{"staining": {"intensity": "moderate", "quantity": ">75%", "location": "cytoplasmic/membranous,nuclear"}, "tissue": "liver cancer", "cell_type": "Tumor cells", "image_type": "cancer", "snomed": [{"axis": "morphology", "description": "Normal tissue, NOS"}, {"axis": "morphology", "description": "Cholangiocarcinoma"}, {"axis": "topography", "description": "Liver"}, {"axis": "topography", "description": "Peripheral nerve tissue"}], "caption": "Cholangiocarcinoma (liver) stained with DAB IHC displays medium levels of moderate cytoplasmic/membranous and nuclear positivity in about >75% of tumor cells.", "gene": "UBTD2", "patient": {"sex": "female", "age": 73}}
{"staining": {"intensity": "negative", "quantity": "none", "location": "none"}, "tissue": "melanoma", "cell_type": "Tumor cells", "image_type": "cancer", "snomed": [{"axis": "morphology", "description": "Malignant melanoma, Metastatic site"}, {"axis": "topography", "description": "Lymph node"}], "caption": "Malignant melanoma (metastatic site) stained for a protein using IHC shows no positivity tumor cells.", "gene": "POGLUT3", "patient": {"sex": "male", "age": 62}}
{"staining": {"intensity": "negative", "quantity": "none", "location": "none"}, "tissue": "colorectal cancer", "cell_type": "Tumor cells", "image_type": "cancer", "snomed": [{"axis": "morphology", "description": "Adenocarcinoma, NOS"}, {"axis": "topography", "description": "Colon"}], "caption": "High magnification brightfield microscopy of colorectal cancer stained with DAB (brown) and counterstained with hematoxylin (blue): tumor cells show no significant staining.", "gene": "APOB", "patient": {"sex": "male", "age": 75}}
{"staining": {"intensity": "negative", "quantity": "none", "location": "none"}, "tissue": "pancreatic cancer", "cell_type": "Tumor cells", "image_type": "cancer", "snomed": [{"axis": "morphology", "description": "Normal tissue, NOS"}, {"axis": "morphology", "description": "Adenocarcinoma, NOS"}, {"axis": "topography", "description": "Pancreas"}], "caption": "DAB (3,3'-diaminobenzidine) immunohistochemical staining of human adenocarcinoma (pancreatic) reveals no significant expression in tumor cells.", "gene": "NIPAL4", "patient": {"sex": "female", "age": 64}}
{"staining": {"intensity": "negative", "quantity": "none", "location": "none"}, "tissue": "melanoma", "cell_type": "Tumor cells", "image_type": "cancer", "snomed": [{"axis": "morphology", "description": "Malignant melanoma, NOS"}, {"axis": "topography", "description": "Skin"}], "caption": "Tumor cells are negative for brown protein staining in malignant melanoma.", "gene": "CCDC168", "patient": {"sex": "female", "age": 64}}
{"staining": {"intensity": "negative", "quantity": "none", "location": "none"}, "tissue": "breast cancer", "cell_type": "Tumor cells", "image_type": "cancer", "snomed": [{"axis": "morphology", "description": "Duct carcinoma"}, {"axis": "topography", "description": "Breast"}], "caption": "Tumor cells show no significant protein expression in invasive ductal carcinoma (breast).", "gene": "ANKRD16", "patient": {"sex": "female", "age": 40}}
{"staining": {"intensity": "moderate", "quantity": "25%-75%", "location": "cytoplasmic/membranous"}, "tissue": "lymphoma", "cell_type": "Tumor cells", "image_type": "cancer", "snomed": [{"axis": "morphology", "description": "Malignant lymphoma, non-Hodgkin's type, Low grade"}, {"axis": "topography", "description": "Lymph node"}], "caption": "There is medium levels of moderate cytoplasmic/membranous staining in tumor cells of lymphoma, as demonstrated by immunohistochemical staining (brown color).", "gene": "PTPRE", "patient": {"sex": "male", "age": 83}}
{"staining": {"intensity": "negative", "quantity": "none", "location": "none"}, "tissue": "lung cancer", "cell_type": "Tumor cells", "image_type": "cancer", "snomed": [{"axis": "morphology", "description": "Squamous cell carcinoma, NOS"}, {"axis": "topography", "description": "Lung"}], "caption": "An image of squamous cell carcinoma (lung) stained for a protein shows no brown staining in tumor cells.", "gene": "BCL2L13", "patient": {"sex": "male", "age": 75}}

+++++

_Work to be completed_.
Every record must be output again with its wording unchanged.

_Solution for this exercise_.
{"staining": {"intensity": "moderate", "quantity": ">75%", "location": "cytoplasmic/membranous,nuclear"}, "tissue": "liver cancer", "cell_type": "Tumor cells", "image_type": "cancer", "snomed": [{"axis": "morphology", "description": "Normal tissue, NOS"}, {"axis": "morphology", "description": "Cholangiocarcinoma"}, {"axis": "topography", "description": "Liver"}, {"axis": "topography", "description": "Peripheral nerve tissue"}], "caption": "Cholangiocarcinoma (liver) stained with DAB IHC displays medium levels of moderate cytoplasmic/membranous and nuclear positivity in about >75% of tumor cells.", "gene": "UBTD2", "patient": {"sex": "female", "age": 73}}
{"staining": {"intensity": "negative", "quantity": "none", "location": "none"}, "tissue": "melanoma", "cell_type": "Tumor cells", "image_type": "cancer", "snomed": [{"axis": "morphology", "description": "Malignant melanoma, Metastatic site"}, {"axis": "topography", "description": "Lymph node"}], "caption": "Malignant melanoma (metastatic site) stained for a protein using IHC shows no positivity tumor cells.", "gene": "POGLUT3", "patient": {"sex": "male", "age": 62}}
{"staining": {"intensity": "negative", "quantity": "none", "location": "none"}, "tissue": "colorectal cancer", "cell_type": "Tumor cells", "image_type": "cancer", "snomed": [{"axis": "morphology", "description": "Adenocarcinoma, NOS"}, {"axis": "topography", "description": "Colon"}], "caption": "High magnification brightfield microscopy of colorectal cancer stained with DAB (brown) and counterstained with hematoxylin (blue): tumor cells show no significant staining.", "gene": "APOB", "patient": {"sex": "male", "age": 75}}
{"staining": {"intensity": "negative", "quantity": "none", "location": "none"}, "tissue": "pancreatic cancer", "cell_type": "Tumor cells", "image_type": "cancer", "snomed": [{"axis": "morphology", "description": "Normal tissue, NOS"}, {"axis": "morphology", "description": "Adenocarcinoma, NOS"}, {"axis": "topography", "description": "Pancreas"}], "caption": "DAB (3,3'-diaminobenzidine) immunohistochemical staining of human adenocarcinoma (pancreatic) reveals no significant expression in tumor cells.", "gene": "NIPAL4", "patient": {"sex": "female", "age": 64}}
{"staining": {"intensity": "negative", "quantity": "none", "location": "none"}, "tissue": "melanoma", "cell_type": "Tumor cells", "image_type": "cancer", "snomed": [{"axis": "morphology", "description": "Malignant melanoma, NOS"}, {"axis": "topography", "description": "Skin"}], "caption": "Tumor cells are negative for brown protein staining in malignant melanoma.", "gene": "CCDC168", "patient": {"sex": "female", "age": 64}}
{"staining": {"intensity": "negative", "quantity": "none", "location": "none"}, "tissue": "breast cancer", "cell_type": "Tumor cells", "image_type": "cancer", "snomed": [{"axis": "morphology", "description": "Duct carcinoma"}, {"axis": "topography", "description": "Breast"}], "caption": "Tumor cells show no significant protein expression in invasive ductal carcinoma (breast).", "gene": "ANKRD16", "patient": {"sex": "female", "age": 40}}
{"staining": {"intensity": "moderate", "quantity": "25%-75%", "location": "cytoplasmic/membranous"}, "tissue": "lymphoma", "cell_type": "Tumor cells", "image_type": "cancer", "snomed": [{"axis": "morphology", "description": "Malignant lymphoma, non-Hodgkin's type, Low grade"}, {"axis": "topography", "description": "Lymph node"}], "caption": "There is medium levels of moderate cytoplasmic/membranous staining in tumor cells of lymphoma, as demonstrated by immunohistochemical staining (brown color).", "gene": "PTPRE", "patient": {"sex": "male", "age": 83}}
{"staining": {"intensity": "negative", "quantity": "none", "location": "none"}, "tissue": "lung cancer", "cell_type": "Tumor cells", "image_type": "cancer", "snomed": [{"axis": "morphology", "description": "Squamous cell carcinoma, NOS"}, {"axis": "topography", "description": "Lung"}], "caption": "An image of squamous cell carcinoma (lung) stained for a protein shows no brown staining in tumor cells.", "gene": "BCL2L13", "patient": {"sex": "male", "age": 75}}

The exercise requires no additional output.